§ **The data**
########
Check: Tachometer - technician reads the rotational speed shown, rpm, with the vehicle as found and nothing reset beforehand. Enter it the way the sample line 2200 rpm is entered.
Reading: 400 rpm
########
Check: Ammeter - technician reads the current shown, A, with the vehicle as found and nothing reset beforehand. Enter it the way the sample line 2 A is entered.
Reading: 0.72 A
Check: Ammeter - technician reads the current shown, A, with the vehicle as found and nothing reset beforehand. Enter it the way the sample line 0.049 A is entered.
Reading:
########
§ **What to do**
Transcribe the items verbatim, starting with the line that contains "Check: Tachometer - technician" and continuing through the line that contains "Reading: 400 rpm", both included.

§ **Reply**
Check: Tachometer - technician reads the rotational speed shown, rpm, with the vehicle as found and nothing reset beforehand. Enter it the way the sample line 2200 rpm is entered.
Reading: 400 rpm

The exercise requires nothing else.